Today, backplane technologies, including the switches, are clearly the focus of numerous development efforts and part of the required solution set before OLED TV can become a wide-range commercial success. Our Guest Editor this month, Julie Brown of Universal Display Corp., has done a stellar job in bringing us three interesting articles detailing the latest advances in backplane technology from LG Display, Samsung SDI, and Sony. Both Sony and Samsung report that poly-Si is no longer a long-term focus, and neither is traditional a-Si. Sony reports on a new process it has developed to produce "microcrystalline-silicon TFTs," which has a mobility improvement up to 10 times that of a-Si while retaining a-Si's good uniformity characteristics, according to the article. Samsung describes its development of amorphous indium-gallium-zinc-oxide (InGaZnO) TFTs, building on earlier work by LG and Cannon. With InGaZnO, Samsung achieves similar improvements of 10x or more over a-Si, and the process is compatible with existing vacuum deposition and masking steps. LG describes its work to fabricate a-Si TFTs on a stainless-steel flexible backplane. LG uses a-Si because it requires lower process temperatures than high-temperature poly-Si, but the article freely admits that because of the low mobility, very high luminous efficiency is required in its OLED materials. I have little doubt one of their next steps is going to focus on alternate TFTs on their flexible backplanes.

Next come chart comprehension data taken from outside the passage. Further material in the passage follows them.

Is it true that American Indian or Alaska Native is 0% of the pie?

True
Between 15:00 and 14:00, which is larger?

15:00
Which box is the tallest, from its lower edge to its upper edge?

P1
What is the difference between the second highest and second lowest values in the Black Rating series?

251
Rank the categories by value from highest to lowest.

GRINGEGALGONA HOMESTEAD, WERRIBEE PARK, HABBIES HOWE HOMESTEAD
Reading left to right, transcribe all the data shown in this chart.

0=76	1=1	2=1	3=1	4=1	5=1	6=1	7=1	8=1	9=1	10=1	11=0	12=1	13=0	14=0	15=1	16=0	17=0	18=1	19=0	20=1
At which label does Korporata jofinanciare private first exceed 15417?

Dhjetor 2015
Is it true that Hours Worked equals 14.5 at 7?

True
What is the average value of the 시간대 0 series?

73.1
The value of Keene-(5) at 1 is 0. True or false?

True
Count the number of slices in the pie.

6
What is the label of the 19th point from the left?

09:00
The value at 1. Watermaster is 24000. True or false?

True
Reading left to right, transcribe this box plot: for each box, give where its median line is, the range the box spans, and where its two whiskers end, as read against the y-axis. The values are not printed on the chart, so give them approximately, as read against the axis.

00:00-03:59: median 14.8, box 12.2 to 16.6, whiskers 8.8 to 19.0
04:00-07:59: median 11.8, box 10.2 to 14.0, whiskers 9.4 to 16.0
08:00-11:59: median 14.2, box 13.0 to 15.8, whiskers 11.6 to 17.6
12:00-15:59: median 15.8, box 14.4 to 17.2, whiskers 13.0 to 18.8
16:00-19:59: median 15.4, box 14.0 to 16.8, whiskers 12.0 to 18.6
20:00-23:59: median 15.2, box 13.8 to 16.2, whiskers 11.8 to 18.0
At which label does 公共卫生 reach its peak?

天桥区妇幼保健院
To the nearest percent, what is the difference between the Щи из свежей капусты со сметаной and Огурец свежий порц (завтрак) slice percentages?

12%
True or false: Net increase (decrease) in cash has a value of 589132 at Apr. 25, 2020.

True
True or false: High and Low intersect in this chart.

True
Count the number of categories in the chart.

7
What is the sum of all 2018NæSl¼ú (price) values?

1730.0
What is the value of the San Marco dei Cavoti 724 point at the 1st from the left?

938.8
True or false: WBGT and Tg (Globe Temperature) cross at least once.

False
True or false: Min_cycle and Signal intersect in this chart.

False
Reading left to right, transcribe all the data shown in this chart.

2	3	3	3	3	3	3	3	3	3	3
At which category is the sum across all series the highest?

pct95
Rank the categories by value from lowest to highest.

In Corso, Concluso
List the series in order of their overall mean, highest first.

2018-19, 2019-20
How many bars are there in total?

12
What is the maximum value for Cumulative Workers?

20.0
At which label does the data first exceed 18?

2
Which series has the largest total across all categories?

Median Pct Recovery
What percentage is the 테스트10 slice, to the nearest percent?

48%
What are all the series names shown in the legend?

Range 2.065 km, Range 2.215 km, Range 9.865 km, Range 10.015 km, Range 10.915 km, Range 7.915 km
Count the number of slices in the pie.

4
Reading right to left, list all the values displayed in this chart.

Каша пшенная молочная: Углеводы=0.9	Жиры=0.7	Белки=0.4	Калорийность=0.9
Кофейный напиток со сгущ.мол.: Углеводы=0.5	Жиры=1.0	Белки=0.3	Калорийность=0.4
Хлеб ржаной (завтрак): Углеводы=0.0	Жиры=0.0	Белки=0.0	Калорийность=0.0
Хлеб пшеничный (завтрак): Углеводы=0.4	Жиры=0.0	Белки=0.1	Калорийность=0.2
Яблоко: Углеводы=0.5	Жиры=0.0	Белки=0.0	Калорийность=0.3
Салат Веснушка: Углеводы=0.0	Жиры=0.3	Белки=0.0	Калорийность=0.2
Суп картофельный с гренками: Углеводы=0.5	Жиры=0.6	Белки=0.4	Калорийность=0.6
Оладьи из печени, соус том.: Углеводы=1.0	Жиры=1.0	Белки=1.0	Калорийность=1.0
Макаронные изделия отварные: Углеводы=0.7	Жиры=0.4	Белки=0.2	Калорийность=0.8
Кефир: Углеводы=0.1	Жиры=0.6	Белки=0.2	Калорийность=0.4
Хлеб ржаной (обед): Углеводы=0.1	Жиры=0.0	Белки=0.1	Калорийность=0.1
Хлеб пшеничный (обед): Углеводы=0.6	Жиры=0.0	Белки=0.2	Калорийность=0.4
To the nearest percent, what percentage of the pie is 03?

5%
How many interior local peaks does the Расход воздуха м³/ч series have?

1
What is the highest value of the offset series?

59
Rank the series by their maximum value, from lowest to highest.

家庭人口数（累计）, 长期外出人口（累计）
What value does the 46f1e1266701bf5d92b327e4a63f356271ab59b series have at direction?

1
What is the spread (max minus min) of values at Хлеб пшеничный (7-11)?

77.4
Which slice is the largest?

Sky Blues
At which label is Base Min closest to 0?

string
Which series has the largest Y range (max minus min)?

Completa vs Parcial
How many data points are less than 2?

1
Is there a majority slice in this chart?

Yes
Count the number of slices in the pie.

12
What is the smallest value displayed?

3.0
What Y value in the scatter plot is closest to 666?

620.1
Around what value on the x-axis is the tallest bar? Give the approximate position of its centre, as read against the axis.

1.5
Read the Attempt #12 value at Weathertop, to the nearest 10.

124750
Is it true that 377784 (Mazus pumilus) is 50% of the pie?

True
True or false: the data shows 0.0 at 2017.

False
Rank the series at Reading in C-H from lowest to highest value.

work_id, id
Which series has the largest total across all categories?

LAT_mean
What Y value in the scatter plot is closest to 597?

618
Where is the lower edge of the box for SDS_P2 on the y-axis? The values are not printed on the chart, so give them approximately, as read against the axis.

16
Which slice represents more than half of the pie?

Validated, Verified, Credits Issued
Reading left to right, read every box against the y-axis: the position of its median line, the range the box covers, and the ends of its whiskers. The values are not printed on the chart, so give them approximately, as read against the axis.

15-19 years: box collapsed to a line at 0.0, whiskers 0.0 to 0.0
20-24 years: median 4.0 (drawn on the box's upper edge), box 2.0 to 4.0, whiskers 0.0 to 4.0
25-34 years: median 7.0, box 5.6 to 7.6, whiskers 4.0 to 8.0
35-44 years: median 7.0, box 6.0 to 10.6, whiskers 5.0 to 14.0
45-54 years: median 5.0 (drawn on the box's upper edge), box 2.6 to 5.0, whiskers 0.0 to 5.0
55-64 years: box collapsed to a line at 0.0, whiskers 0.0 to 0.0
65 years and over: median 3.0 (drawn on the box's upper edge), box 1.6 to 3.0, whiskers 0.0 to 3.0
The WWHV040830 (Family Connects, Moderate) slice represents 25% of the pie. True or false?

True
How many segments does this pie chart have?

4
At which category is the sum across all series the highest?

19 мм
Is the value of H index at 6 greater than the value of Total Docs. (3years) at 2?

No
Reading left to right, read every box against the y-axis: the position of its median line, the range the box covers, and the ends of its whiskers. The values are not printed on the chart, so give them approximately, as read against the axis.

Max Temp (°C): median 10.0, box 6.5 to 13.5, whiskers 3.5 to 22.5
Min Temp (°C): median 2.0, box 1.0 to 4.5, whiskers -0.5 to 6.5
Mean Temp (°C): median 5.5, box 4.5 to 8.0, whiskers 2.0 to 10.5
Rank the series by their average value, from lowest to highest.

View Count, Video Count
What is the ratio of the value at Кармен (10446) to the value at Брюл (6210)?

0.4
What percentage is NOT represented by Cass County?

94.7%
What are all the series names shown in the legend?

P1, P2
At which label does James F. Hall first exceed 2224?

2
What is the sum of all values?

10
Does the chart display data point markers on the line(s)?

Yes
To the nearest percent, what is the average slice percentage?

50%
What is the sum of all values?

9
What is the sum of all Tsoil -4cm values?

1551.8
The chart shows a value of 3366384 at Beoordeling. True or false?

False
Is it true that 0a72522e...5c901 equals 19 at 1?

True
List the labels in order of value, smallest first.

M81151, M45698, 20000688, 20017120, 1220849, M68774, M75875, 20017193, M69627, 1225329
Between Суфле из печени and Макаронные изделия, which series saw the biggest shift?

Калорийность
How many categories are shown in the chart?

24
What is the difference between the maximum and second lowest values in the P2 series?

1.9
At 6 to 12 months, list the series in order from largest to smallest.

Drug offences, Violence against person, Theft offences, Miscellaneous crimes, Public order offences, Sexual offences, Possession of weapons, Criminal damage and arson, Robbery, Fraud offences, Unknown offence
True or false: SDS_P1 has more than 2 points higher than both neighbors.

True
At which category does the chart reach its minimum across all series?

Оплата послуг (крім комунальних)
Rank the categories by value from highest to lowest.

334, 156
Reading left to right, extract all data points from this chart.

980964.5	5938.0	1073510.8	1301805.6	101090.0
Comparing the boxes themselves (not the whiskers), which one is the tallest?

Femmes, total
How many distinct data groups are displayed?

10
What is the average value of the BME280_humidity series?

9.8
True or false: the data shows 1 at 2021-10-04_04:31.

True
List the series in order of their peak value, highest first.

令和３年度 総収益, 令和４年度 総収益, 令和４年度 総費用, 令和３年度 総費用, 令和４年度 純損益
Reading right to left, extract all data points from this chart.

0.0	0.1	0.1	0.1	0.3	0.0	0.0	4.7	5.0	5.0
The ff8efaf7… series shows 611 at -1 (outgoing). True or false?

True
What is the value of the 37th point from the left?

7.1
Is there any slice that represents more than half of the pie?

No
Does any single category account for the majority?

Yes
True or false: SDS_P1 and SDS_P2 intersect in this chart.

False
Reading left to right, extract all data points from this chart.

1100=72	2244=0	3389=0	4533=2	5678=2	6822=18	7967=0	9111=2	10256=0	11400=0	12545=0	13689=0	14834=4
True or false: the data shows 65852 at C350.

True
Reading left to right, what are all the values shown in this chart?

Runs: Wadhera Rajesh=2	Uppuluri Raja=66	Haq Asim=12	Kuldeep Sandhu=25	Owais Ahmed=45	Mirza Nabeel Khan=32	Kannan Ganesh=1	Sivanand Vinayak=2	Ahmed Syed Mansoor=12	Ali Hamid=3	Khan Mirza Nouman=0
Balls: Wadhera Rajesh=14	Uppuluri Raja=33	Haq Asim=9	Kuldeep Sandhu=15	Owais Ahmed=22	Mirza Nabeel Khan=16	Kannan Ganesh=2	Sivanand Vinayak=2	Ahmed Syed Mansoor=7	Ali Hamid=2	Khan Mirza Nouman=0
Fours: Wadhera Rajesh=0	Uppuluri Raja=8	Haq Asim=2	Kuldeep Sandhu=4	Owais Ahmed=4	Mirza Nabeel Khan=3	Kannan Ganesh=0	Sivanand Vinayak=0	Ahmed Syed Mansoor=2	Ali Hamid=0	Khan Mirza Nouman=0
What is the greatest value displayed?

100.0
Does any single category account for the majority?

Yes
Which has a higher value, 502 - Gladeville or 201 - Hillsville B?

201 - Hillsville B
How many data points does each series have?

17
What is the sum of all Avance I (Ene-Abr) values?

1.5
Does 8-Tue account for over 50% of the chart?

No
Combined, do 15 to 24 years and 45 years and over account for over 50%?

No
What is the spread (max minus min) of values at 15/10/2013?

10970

I'm focusing on this component of the stories because I think it represents a major theme in the natural evolution of new display technologies. Whether it is OLED, FED, plasma, LCOS, or any other similar technology, the roadmap usually starts with the supposition that an existing supporting platform of manufacturing processes and underlying technologies can be leveraged to attain commercial success as rapidly as possible. It's an appealing story and, more often that not, is true at least in part. Liquid-crystal–on–silicon (LCOS) developers touted the fact that they could utilize trailing-edge semiconductor fabrication lines and processes to achieve a very short time to market. In fact, they could, except for an almost endless array of seemingly minor details that resulted in long delays and very expensive process modifications.

As development progresses, the depth and scope of the resulting efforts grows way beyond the original fundamental technology involved. Numerous side projects crop up to solve secondary process and technology problems that emerge along the way. In the end, the total scope of the effort looks much greater than what was originally considered. I don't know if Samsung, LG, or Sony specifically anticipated the need for a new TFT technology when they began commercializing OLED TVs, but I'm sure a lot more money and time has been spent on oxide TFTs than ever would have been without OLED technology. I can also imagine that out in the world somewhere, there could be a totally unrelated application of InGaZnO that would otherwise never be possible without this effort.

In the end, that's the good news. The cycle of technological development produces ever greater opportunities that come with ever greater challenges and surprises at the same time. What appears as a setback to one endeavor can end up creating the crucial enabler for a totally different endeavor. The universe is funny that way.

We welcome back Matt Brennesholtz from Insight Media with the second part of his historical perspective on the evolution of projection technology which takes the story from 1992 to the present, offering a number of insights into the various innovations that rose up so rapidly in the last 20 years to build the rich landscape of products we see today. Part I can be found online in the May 2008 issue of ID at www.informationdisplay.org.